Confusion prompts customers to desert HP
By Stewart Mitchell
Posted on 2 Sep 2011 at 11:03
The ongoing confusion over HP's future plans is causing customers to abandon ship, according to reports.
The company has been sending out mixed messages since its shock announcement to quit the PC business, as well as stop production of its webOS TouchPad tablet.
It makes you wonder what the strategy really is and where they are going
HP's dithering is already causing customers to look elsewhere, according to the Wall Street Journal. The paper cited engineering company Fluor, which generally spends $25 million a year on new hardware and software, and was planning to buy high-end design computers and a fleet of tablets from HP. "I've put that all on hold and won't buy from HP,” said Fluor chief information officer Ray Barnard in the report. "It appears that they're lost right now."
And Fluor was not alone, with the WSJ also citing education customers with doubts over spending money with the world's largest PC manufacturer, amid confusion over its plans and abrupt announcements.
"This appears to just come out of the blue without a really good explanation," Frank Cervone, a vice chancellor for information services at Purdue University, told the paper. "It makes you wonder what the strategy really is and where it is going."
"Uncertainty over PC division future and withdrawal of tablets tiped to hit sales"
That would be "strongly tiped", I presume?!
By JohnGray7581 on 2 Sep 2011 ![]()
Do HP management have a death wish?
What shambles.
Still, the Touchpad is quite nice. £115 quid for a 32 gig tablet and none of it going to Apple. Result!
By Lacrobat on 2 Sep 2011 ![]()

» **Provided information**
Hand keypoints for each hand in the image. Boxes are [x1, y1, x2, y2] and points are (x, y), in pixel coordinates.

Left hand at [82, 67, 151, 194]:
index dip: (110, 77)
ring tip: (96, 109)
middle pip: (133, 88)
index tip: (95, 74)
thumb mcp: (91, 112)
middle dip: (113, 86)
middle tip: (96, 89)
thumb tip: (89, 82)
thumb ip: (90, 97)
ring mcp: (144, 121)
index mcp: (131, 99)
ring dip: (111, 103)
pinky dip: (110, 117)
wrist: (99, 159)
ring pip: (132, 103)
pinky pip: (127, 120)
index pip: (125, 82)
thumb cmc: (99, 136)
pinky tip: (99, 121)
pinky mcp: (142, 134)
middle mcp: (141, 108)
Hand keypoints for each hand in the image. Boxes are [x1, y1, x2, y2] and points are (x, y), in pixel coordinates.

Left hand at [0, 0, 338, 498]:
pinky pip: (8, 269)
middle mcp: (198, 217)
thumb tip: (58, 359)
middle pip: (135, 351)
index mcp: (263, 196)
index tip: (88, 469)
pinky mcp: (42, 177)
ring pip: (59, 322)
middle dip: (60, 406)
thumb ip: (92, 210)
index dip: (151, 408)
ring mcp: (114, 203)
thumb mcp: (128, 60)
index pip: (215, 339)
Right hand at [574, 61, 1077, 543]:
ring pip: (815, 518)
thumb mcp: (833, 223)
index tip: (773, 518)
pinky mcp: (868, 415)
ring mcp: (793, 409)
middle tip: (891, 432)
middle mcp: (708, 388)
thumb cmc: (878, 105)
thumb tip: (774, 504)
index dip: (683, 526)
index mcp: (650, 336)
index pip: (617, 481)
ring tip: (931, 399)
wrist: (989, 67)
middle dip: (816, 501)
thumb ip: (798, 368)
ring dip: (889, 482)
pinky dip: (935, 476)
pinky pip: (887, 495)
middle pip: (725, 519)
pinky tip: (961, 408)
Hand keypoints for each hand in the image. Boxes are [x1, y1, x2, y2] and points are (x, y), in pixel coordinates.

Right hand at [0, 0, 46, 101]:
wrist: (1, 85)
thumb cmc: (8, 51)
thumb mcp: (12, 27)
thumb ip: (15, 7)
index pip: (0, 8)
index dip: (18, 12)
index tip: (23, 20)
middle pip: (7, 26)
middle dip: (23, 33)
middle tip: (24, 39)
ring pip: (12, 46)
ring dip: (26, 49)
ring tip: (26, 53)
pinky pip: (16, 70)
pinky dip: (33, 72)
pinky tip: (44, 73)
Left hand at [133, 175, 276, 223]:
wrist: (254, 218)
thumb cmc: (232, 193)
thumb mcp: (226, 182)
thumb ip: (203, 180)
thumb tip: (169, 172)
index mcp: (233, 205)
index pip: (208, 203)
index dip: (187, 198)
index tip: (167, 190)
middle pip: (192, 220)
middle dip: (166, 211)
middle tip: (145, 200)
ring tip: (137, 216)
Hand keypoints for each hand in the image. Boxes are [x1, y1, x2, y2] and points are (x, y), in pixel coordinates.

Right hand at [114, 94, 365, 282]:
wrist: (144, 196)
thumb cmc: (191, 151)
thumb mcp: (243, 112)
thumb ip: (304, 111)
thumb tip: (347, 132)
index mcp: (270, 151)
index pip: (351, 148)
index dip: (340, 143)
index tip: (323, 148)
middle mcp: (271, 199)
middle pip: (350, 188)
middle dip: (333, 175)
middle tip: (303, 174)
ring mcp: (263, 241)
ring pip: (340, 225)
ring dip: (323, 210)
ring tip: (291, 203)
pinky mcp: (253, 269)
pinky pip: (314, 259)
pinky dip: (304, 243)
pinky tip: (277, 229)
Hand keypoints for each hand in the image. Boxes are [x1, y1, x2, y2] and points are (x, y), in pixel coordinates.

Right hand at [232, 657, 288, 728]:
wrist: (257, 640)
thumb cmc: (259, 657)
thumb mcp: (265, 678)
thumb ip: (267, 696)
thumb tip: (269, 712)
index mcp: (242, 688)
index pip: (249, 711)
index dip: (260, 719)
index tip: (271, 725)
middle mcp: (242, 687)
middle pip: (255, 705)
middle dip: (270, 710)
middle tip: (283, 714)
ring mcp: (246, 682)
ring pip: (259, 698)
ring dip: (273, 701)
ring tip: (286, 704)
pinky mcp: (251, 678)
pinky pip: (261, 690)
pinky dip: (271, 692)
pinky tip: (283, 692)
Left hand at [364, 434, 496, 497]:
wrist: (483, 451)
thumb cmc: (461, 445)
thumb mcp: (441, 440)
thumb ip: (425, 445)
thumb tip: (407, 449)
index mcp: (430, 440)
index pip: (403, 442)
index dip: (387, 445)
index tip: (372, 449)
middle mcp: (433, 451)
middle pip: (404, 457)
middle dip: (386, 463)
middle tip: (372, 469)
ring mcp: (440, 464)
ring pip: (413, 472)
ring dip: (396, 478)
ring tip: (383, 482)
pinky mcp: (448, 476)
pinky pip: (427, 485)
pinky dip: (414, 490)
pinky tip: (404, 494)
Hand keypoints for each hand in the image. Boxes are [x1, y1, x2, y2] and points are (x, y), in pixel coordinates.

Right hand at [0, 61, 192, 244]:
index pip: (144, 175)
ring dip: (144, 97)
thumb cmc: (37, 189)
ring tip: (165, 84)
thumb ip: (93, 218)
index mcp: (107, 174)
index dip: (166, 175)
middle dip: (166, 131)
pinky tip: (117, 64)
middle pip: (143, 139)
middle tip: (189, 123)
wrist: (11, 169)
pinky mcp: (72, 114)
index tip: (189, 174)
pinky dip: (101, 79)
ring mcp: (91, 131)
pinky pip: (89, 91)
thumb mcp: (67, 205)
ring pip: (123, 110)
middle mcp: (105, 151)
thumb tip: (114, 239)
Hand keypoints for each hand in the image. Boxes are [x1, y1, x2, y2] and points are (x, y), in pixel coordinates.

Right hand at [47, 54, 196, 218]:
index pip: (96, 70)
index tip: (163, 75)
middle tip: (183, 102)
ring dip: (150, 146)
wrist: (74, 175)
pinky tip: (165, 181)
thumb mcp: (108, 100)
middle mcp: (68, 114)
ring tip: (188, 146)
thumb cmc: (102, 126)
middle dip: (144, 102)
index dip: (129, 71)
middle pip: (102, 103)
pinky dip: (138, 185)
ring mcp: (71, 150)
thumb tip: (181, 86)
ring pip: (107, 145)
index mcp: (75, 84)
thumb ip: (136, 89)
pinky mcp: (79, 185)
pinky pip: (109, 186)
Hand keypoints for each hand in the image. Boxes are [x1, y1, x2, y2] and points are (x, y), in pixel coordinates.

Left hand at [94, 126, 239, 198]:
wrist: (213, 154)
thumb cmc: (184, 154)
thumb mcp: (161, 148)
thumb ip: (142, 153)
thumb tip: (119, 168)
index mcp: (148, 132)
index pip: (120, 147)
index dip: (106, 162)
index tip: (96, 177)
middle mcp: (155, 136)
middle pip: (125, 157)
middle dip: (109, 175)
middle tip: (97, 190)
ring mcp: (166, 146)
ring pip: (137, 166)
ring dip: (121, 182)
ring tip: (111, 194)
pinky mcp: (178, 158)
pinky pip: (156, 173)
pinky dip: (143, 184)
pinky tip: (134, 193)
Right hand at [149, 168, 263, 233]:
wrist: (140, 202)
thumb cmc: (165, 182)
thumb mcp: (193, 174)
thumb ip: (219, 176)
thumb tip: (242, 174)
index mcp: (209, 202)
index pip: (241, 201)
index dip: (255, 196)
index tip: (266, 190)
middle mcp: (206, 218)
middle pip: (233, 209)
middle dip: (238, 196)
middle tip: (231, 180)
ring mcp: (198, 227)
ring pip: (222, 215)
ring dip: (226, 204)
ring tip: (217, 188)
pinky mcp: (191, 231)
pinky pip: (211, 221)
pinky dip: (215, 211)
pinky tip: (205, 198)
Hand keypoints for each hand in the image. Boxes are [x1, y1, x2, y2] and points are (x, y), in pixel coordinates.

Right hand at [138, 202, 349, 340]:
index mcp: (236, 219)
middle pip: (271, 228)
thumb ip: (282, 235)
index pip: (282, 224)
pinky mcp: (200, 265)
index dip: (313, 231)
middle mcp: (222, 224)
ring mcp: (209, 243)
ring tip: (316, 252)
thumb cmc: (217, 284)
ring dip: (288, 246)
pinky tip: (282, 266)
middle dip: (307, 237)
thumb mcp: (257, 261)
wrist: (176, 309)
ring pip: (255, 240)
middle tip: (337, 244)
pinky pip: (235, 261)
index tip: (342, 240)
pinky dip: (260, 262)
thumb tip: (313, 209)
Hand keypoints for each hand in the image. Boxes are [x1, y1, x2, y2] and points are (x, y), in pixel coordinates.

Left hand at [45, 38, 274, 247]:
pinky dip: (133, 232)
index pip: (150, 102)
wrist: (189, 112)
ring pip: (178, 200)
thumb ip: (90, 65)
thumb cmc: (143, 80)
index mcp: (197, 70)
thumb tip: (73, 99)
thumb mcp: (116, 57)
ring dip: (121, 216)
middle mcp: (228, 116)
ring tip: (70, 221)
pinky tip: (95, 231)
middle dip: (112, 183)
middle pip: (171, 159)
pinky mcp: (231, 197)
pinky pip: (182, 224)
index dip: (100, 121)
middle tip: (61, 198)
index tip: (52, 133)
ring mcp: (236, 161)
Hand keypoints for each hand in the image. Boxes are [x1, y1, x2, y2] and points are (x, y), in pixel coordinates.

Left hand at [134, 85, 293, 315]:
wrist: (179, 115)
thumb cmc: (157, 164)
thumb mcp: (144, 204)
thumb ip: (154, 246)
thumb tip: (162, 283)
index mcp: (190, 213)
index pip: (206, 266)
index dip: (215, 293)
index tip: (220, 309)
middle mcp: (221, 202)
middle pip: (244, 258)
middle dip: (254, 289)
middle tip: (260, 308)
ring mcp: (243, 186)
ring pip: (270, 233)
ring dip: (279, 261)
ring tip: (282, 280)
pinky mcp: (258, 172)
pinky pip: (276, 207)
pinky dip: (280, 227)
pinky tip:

» **Required tasks**
(a) In the article on HP customers, edit the passage that begins at the words "Confusion prompts customers" and stops after "according to reports." by replacing "abandon ship" with "jump ship".
(b) Answer these questions from the article on HP customers:
(i) How much does Fluor generally spend a year on new hardware and software?
(ii) What position does Frank Cervone hold at Purdue University?
(iii) What storage size does the commenter Lacrobat give for the TouchPad?
(c) List every organization named in the article on HP customers.

» **Per-task outputs**
(a)
Confusion prompts customers to desert HP
By Stewart Mitchell
Posted on 2 Sep 2011 at 11:03
The ongoing confusion over HP's future plans is causing customers to jump ship, according to reports.

(b)
(i) $25 million.
(ii) Vice chancellor for information services.
(iii) 32 gig.

(c)
HP
Wall Street Journal
Fluor
Purdue University
Apple